───── Available data

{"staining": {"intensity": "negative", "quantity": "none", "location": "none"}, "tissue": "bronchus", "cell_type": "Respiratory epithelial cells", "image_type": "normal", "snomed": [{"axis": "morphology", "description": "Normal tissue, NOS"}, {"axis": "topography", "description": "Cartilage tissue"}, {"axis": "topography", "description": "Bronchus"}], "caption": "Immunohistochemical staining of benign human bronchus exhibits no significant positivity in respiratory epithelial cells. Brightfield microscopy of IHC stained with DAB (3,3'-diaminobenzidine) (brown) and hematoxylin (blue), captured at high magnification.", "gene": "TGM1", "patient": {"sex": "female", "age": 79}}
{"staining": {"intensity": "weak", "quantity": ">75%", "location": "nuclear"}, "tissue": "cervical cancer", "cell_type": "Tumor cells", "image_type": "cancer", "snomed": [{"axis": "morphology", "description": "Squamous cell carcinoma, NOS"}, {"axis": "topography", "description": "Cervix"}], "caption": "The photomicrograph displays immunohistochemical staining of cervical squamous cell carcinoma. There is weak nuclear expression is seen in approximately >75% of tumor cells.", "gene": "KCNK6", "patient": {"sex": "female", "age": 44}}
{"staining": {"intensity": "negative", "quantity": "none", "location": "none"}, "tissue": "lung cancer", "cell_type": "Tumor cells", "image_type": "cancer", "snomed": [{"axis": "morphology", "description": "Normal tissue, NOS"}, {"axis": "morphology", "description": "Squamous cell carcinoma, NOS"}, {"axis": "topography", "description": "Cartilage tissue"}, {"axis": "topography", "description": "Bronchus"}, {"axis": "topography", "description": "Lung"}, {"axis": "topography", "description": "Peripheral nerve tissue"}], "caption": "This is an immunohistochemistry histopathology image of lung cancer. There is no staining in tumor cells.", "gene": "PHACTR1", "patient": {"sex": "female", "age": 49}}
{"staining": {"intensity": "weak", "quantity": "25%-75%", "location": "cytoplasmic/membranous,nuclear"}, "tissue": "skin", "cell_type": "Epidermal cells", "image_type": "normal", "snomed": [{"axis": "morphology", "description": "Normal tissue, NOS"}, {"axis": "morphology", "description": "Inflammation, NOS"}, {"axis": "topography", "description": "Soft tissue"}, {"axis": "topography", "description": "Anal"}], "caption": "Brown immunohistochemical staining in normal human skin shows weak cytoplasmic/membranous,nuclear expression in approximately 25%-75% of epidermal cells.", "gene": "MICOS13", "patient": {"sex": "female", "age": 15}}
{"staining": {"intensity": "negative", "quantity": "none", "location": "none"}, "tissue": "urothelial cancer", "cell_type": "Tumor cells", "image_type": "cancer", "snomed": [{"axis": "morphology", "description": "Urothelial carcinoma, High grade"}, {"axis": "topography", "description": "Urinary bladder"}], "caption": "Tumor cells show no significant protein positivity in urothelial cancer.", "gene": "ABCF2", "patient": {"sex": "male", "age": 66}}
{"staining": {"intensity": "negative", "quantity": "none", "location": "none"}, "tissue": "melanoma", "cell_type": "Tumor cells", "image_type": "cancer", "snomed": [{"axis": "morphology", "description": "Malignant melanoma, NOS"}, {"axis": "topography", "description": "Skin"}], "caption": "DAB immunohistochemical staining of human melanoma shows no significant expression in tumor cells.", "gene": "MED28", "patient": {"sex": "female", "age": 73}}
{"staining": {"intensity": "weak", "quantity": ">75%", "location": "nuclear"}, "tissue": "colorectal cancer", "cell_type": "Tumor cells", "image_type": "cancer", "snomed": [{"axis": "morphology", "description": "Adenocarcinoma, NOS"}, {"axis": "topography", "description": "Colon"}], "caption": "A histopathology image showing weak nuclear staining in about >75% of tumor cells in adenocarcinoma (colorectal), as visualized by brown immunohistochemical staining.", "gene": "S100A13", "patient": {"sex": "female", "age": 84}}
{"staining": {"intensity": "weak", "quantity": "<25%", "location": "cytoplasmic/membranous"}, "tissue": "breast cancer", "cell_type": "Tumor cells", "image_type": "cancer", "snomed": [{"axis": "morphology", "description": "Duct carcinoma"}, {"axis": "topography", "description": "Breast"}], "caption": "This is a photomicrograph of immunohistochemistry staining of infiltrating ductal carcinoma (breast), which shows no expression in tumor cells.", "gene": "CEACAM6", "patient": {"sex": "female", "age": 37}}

──────────

◆ **What is expected**: All lines above from the line with "immunohistochemical staining in" through the line with "cells show no", both included, are to be set down exactly, with nothing else.

◆ **Answer area**:
{"staining": {"intensity": "weak", "quantity": "25%-75%", "location": "cytoplasmic/membranous,nuclear"}, "tissue": "skin", "cell_type": "Epidermal cells", "image_type": "normal", "snomed": [{"axis": "morphology", "description": "Normal tissue, NOS"}, {"axis": "morphology", "description": "Inflammation, NOS"}, {"axis": "topography", "description": "Soft tissue"}, {"axis": "topography", "description": "Anal"}], "caption": "Brown immunohistochemical staining in normal human skin shows weak cytoplasmic/membranous,nuclear expression in approximately 25%-75% of epidermal cells.", "gene": "MICOS13", "patient": {"sex": "female", "age": 15}}
{"staining": {"intensity": "negative", "quantity": "none", "location": "none"}, "tissue": "urothelial cancer", "cell_type": "Tumor cells", "image_type": "cancer", "snomed": [{"axis": "morphology", "description": "Urothelial carcinoma, High grade"}, {"axis": "topography", "description": "Urinary bladder"}], "caption": "Tumor cells show no significant protein positivity in urothelial cancer.", "gene": "ABCF2", "patient": {"sex": "male", "age": 66}}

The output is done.